[Stored records]
***

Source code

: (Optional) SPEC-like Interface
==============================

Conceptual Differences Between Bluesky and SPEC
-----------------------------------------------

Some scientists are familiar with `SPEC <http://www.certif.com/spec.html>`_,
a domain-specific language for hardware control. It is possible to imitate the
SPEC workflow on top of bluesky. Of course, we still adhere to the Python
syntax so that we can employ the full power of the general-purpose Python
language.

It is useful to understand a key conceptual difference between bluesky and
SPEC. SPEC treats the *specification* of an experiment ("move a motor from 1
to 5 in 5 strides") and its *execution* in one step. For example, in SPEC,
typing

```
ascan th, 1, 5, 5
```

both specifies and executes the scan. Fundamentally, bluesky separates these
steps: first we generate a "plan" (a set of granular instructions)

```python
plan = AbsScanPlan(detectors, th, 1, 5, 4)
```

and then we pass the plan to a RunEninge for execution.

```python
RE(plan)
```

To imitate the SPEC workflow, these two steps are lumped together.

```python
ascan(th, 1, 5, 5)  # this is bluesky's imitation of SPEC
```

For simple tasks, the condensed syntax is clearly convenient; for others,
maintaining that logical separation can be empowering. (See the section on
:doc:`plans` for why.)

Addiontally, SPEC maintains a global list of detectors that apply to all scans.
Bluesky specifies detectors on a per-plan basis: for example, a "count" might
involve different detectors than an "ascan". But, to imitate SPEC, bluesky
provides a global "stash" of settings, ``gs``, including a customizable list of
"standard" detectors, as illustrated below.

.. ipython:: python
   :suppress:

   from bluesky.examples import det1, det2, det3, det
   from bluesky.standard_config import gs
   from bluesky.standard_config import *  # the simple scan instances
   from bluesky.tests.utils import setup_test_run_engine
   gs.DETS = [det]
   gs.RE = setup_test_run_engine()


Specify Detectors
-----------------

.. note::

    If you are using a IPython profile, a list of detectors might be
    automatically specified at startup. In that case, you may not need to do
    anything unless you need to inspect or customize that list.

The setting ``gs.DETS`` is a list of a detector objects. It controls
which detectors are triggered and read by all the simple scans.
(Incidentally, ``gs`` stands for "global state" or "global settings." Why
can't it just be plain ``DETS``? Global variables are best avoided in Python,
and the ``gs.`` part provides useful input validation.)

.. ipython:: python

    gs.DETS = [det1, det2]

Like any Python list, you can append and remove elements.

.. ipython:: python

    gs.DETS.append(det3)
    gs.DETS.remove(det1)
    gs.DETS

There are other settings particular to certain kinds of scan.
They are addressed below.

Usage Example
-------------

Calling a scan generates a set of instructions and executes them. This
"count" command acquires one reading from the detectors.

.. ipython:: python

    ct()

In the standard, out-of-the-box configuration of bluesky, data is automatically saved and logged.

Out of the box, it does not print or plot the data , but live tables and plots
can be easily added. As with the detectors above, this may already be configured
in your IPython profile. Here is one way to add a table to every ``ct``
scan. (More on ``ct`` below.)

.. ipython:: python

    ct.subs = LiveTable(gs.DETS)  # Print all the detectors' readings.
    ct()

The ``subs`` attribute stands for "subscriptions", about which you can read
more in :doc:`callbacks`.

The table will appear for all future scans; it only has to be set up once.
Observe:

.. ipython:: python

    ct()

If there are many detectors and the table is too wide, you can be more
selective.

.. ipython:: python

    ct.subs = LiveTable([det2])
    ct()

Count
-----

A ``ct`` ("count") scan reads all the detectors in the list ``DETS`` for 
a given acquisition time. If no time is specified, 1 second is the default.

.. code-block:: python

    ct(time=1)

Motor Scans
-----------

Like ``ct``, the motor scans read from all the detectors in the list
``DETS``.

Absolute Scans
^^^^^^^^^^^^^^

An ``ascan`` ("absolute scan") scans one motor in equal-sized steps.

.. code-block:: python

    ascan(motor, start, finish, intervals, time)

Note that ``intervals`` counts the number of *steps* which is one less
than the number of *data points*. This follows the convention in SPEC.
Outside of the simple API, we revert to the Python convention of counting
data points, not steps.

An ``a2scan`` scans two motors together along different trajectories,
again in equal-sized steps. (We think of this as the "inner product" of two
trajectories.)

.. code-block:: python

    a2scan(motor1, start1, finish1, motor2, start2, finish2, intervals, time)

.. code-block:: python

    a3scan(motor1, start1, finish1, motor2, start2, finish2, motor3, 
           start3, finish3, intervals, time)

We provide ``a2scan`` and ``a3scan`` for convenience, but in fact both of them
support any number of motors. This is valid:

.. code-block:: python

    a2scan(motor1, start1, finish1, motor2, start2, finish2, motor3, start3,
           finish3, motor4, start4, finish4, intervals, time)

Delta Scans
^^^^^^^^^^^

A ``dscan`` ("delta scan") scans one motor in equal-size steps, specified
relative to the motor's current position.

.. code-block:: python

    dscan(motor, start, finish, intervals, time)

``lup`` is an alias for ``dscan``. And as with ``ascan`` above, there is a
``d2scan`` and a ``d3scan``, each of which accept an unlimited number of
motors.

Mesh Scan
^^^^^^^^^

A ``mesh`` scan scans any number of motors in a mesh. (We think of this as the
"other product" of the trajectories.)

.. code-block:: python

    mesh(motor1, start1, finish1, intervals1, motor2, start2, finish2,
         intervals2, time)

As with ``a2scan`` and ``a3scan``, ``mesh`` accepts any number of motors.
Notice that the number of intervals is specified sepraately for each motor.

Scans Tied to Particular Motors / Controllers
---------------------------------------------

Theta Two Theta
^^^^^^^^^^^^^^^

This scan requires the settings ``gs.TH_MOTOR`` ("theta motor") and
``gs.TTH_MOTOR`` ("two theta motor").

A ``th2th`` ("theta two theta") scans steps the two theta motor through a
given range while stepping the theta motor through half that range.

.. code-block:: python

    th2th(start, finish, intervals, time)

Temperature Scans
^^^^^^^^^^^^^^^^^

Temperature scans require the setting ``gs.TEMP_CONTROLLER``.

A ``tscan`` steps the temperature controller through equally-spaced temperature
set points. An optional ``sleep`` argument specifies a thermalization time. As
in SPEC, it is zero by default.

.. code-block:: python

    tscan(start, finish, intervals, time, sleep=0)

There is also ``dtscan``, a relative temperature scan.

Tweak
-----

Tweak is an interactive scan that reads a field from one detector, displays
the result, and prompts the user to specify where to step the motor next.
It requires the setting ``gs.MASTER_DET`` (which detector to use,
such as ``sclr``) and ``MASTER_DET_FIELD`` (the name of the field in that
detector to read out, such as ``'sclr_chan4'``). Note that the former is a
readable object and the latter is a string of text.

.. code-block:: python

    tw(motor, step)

***

- REQUIREMENT
Give again each line shown above, keeping every word as it is.

- PROBLEM SOLUTION
Source code

: (Optional) SPEC-like Interface
==============================

Conceptual Differences Between Bluesky and SPEC
-----------------------------------------------

Some scientists are familiar with `SPEC <http://www.certif.com/spec.html>`_,
a domain-specific language for hardware control. It is possible to imitate the
SPEC workflow on top of bluesky. Of course, we still adhere to the Python
syntax so that we can employ the full power of the general-purpose Python
language.

It is useful to understand a key conceptual difference between bluesky and
SPEC. SPEC treats the *specification* of an experiment ("move a motor from 1
to 5 in 5 strides") and its *execution* in one step. For example, in SPEC,
typing

```
ascan th, 1, 5, 5
```

both specifies and executes the scan. Fundamentally, bluesky separates these
steps: first we generate a "plan" (a set of granular instructions)

```python
plan = AbsScanPlan(detectors, th, 1, 5, 4)
```

and then we pass the plan to a RunEninge for execution.

```python
RE(plan)
```

To imitate the SPEC workflow, these two steps are lumped together.

```python
ascan(th, 1, 5, 5)  # this is bluesky's imitation of SPEC
```

For simple tasks, the condensed syntax is clearly convenient; for others,
maintaining that logical separation can be empowering. (See the section on
:doc:`plans` for why.)

Addiontally, SPEC maintains a global list of detectors that apply to all scans.
Bluesky specifies detectors on a per-plan basis: for example, a "count" might
involve different detectors than an "ascan". But, to imitate SPEC, bluesky
provides a global "stash" of settings, ``gs``, including a customizable list of
"standard" detectors, as illustrated below.

.. ipython:: python
   :suppress:

   from bluesky.examples import det1, det2, det3, det
   from bluesky.standard_config import gs
   from bluesky.standard_config import *  # the simple scan instances
   from bluesky.tests.utils import setup_test_run_engine
   gs.DETS = [det]
   gs.RE = setup_test_run_engine()


Specify Detectors
-----------------

.. note::

    If you are using a IPython profile, a list of detectors might be
    automatically specified at startup. In that case, you may not need to do
    anything unless you need to inspect or customize that list.

The setting ``gs.DETS`` is a list of a detector objects. It controls
which detectors are triggered and read by all the simple scans.
(Incidentally, ``gs`` stands for "global state" or "global settings." Why
can't it just be plain ``DETS``? Global variables are best avoided in Python,
and the ``gs.`` part provides useful input validation.)

.. ipython:: python

    gs.DETS = [det1, det2]

Like any Python list, you can append and remove elements.

.. ipython:: python

    gs.DETS.append(det3)
    gs.DETS.remove(det1)
    gs.DETS

There are other settings particular to certain kinds of scan.
They are addressed below.

Usage Example
-------------

Calling a scan generates a set of instructions and executes them. This
"count" command acquires one reading from the detectors.

.. ipython:: python

    ct()

In the standard, out-of-the-box configuration of bluesky, data is automatically saved and logged.

Out of the box, it does not print or plot the data , but live tables and plots
can be easily added. As with the detectors above, this may already be configured
in your IPython profile. Here is one way to add a table to every ``ct``
scan. (More on ``ct`` below.)

.. ipython:: python

    ct.subs = LiveTable(gs.DETS)  # Print all the detectors' readings.
    ct()

The ``subs`` attribute stands for "subscriptions", about which you can read
more in :doc:`callbacks`.

The table will appear for all future scans; it only has to be set up once.
Observe:

.. ipython:: python

    ct()

If there are many detectors and the table is too wide, you can be more
selective.

.. ipython:: python

    ct.subs = LiveTable([det2])
    ct()

Count
-----

A ``ct`` ("count") scan reads all the detectors in the list ``DETS`` for 
a given acquisition time. If no time is specified, 1 second is the default.

.. code-block:: python

    ct(time=1)

Motor Scans
-----------

Like ``ct``, the motor scans read from all the detectors in the list
``DETS``.

Absolute Scans
^^^^^^^^^^^^^^

An ``ascan`` ("absolute scan") scans one motor in equal-sized steps.

.. code-block:: python

    ascan(motor, start, finish, intervals, time)

Note that ``intervals`` counts the number of *steps* which is one less
than the number of *data points*. This follows the convention in SPEC.
Outside of the simple API, we revert to the Python convention of counting
data points, not steps.

An ``a2scan`` scans two motors together along different trajectories,
again in equal-sized steps. (We think of this as the "inner product" of two
trajectories.)

.. code-block:: python

    a2scan(motor1, start1, finish1, motor2, start2, finish2, intervals, time)

.. code-block:: python

    a3scan(motor1, start1, finish1, motor2, start2, finish2, motor3, 
           start3, finish3, intervals, time)

We provide ``a2scan`` and ``a3scan`` for convenience, but in fact both of them
support any number of motors. This is valid:

.. code-block:: python

    a2scan(motor1, start1, finish1, motor2, start2, finish2, motor3, start3,
           finish3, motor4, start4, finish4, intervals, time)

Delta Scans
^^^^^^^^^^^

A ``dscan`` ("delta scan") scans one motor in equal-size steps, specified
relative to the motor's current position.

.. code-block:: python

    dscan(motor, start, finish, intervals, time)

``lup`` is an alias for ``dscan``. And as with ``ascan`` above, there is a
``d2scan`` and a ``d3scan``, each of which accept an unlimited number of
motors.

Mesh Scan
^^^^^^^^^

A ``mesh`` scan scans any number of motors in a mesh. (We think of this as the
"other product" of the trajectories.)

.. code-block:: python

    mesh(motor1, start1, finish1, intervals1, motor2, start2, finish2,
         intervals2, time)

As with ``a2scan`` and ``a3scan``, ``mesh`` accepts any number of motors.
Notice that the number of intervals is specified sepraately for each motor.

Scans Tied to Particular Motors / Controllers
---------------------------------------------

Theta Two Theta
^^^^^^^^^^^^^^^

This scan requires the settings ``gs.TH_MOTOR`` ("theta motor") and
``gs.TTH_MOTOR`` ("two theta motor").

A ``th2th`` ("theta two theta") scans steps the two theta motor through a
given range while stepping the theta motor through half that range.

.. code-block:: python

    th2th(start, finish, intervals, time)

Temperature Scans
^^^^^^^^^^^^^^^^^

Temperature scans require the setting ``gs.TEMP_CONTROLLER``.

A ``tscan`` steps the temperature controller through equally-spaced temperature
set points. An optional ``sleep`` argument specifies a thermalization time. As
in SPEC, it is zero by default.

.. code-block:: python

    tscan(start, finish, intervals, time, sleep=0)

There is also ``dtscan``, a relative temperature scan.

Tweak
-----

Tweak is an interactive scan that reads a field from one detector, displays
the result, and prompts the user to specify where to step the motor next.
It requires the setting ``gs.MASTER_DET`` (which detector to use,
such as ``sclr``) and ``MASTER_DET_FIELD`` (the name of the field in that
detector to read out, such as ``'sclr_chan4'``). Note that the former is a
readable object and the latter is a string of text.

.. code-block:: python

    tw(motor, step)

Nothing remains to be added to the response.